Die aus der Country- und Westernmusik bekannte Pedal Steel Guitar, die man als Laie nicht auf den ersten Blick als Gitarre erkennt, hatte ursprünglich wenig Berührungspunkte mit Blasinstrumenten wie Saxophon und Klarinette. Erst in jüngerer Zeit und im Zuge hybrider Stilansätze kamen diese Instrumente miteinander in Berührung, und mit dem entsprechenden Mut zum Improvisieren entfalteten sich bald interessante Harmonien und Kontraste.
Hört man sich das erste gemeinsame Album von Heather Leigh und Peter Brötzmann an oder sieht eines ihrer Konzerte, dann könnte man meinen, dass die Pedal Steele und Blasinstrumente wie Tenorsaxophon, Bassklarinette und das aus Ungarn stammende Tárogató schon immer zusammen gehört hätten. Ähnliches kann man von den beiden Virtuosen sagen, die sich aber erst 2015 kennen lernten und seit letztem Herbst zusammen auftreten. Leigh, die aus den USA stammt und heute in Glasgow neben ihrer Musik noch den rührigen Vulcanic Tongue-Kosmos mitbetreit, ist Sängerin und Instrumentalistin im Grenzbereich zwischen Americana und freier Improvisation, ihr älterer Kollege ist einer der bekannteste Saxophonisten Deutschlands und für seinen impulsiven und ekstatischen Stil bekannt.
Das vorliegende One Track-Album entstand wohl aus einer spontanen Idee heraus, als Leigh als Teil des Peter Brötzmann-Oktetts mit ihm in Krakau wohnte und sich schnell gemeinsame Interessen herausbildeten. Herausgekommen ist dabei ein knapp halbstündiges Stück, dass peu a peu zu einem wandlungsfähigen Narrativ aus Episoden heranwächst, die sich immer wieder spontan aus vorangegangenen Motiven herausentwickeln.
In den ersten Momnten des eher smoothen Einstiegs hört man Leigh kaum, und das Zentrum des Geschehens ist ganz dem melancholischen Saxophonspiel Brötzmanns überlassen, das zunächst immer wieder in bedeutungsvolle Stille zurückfällt, aber nach kurzer Zeit ornamentaler wird und schnell die für ihn typische Expressivität und Unberechenbarkeit offenbart. Unberechenbar wird es v.a. auch beim Tempo, dass sich immer wieder zu drängenden Höhenflügen steigert. Wenn Leigh dann etwas deutlicher zu hören ist, bildet ihr wabernder Klangteppich erst einmal einen angenehmen Rahmen, in welchem Brötzmanns breite und teilweise schrille Pinselstriche um so forscher wirken.

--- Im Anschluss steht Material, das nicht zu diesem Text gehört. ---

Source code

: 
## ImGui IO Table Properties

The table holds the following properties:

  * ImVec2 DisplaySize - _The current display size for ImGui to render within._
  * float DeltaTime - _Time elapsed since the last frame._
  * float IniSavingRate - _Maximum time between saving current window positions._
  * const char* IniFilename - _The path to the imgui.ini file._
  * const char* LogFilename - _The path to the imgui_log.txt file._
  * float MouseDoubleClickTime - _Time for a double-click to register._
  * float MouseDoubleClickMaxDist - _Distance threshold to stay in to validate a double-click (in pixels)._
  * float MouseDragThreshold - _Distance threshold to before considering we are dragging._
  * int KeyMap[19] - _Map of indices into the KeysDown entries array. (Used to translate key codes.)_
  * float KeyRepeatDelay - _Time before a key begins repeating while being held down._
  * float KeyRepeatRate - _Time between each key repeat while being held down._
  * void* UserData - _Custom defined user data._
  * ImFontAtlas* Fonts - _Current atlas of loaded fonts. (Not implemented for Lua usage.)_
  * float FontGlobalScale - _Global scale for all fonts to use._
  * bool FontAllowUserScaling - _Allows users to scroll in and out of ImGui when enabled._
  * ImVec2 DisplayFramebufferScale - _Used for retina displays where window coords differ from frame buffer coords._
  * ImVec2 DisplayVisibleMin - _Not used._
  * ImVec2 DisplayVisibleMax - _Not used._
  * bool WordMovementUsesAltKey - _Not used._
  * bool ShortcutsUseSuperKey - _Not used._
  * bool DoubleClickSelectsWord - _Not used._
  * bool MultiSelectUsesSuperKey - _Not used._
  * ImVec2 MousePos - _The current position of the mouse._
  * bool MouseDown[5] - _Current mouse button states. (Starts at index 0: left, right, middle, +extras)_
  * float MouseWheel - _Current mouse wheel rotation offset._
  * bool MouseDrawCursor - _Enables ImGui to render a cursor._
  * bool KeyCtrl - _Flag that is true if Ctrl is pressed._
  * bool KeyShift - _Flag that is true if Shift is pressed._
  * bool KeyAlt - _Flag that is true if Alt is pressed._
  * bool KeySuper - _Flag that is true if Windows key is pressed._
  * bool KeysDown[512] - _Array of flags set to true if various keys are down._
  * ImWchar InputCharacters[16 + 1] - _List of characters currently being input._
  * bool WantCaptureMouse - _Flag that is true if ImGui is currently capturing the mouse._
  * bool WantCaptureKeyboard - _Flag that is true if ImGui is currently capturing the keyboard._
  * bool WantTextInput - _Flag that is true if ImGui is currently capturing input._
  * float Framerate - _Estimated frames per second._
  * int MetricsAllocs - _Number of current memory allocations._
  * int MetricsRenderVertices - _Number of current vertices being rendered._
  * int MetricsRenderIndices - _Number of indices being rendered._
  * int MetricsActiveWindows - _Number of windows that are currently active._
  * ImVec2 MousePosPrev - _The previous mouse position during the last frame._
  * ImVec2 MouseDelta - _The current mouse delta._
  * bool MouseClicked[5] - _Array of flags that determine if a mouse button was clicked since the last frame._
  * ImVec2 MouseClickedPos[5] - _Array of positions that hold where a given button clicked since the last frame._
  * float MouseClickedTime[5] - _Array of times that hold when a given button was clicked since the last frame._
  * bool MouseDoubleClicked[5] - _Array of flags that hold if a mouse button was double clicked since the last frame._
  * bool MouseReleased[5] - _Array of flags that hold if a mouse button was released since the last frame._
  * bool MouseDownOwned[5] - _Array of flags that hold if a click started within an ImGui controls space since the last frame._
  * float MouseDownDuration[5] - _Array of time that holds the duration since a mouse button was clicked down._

Doch mit der Zeit wird klar, dass die Gitarre die Ränder nicht mit beliebigen Hintergrundfarben ausfüllt, sondern subtil mit dem Duettpartner und dem Klang der jeweiligen Blasinstrumente kommuniziert und ihr Spiel durch kleine Vorgaben sogar zu führen versteht. Bisweilen kommt es sogar zu kleinen „konfliktreichen“ Situationen, bei denen die Musiker sich für Momente wie Gegner gegenüber stehen. Dann gibt es interessante Rangeleien, bei denen sich beide letztlich als versierte Entfesselungskünstler erweisen. Die Momente, an denen Leigh vorübergehend den vorderen Bühnenraum erobert, zählen neben Brötzmanns fast hendrixartigen Soli auf dem Tenorsax zu den unangefochtenen Höhepunkten des Albums. (U.S.)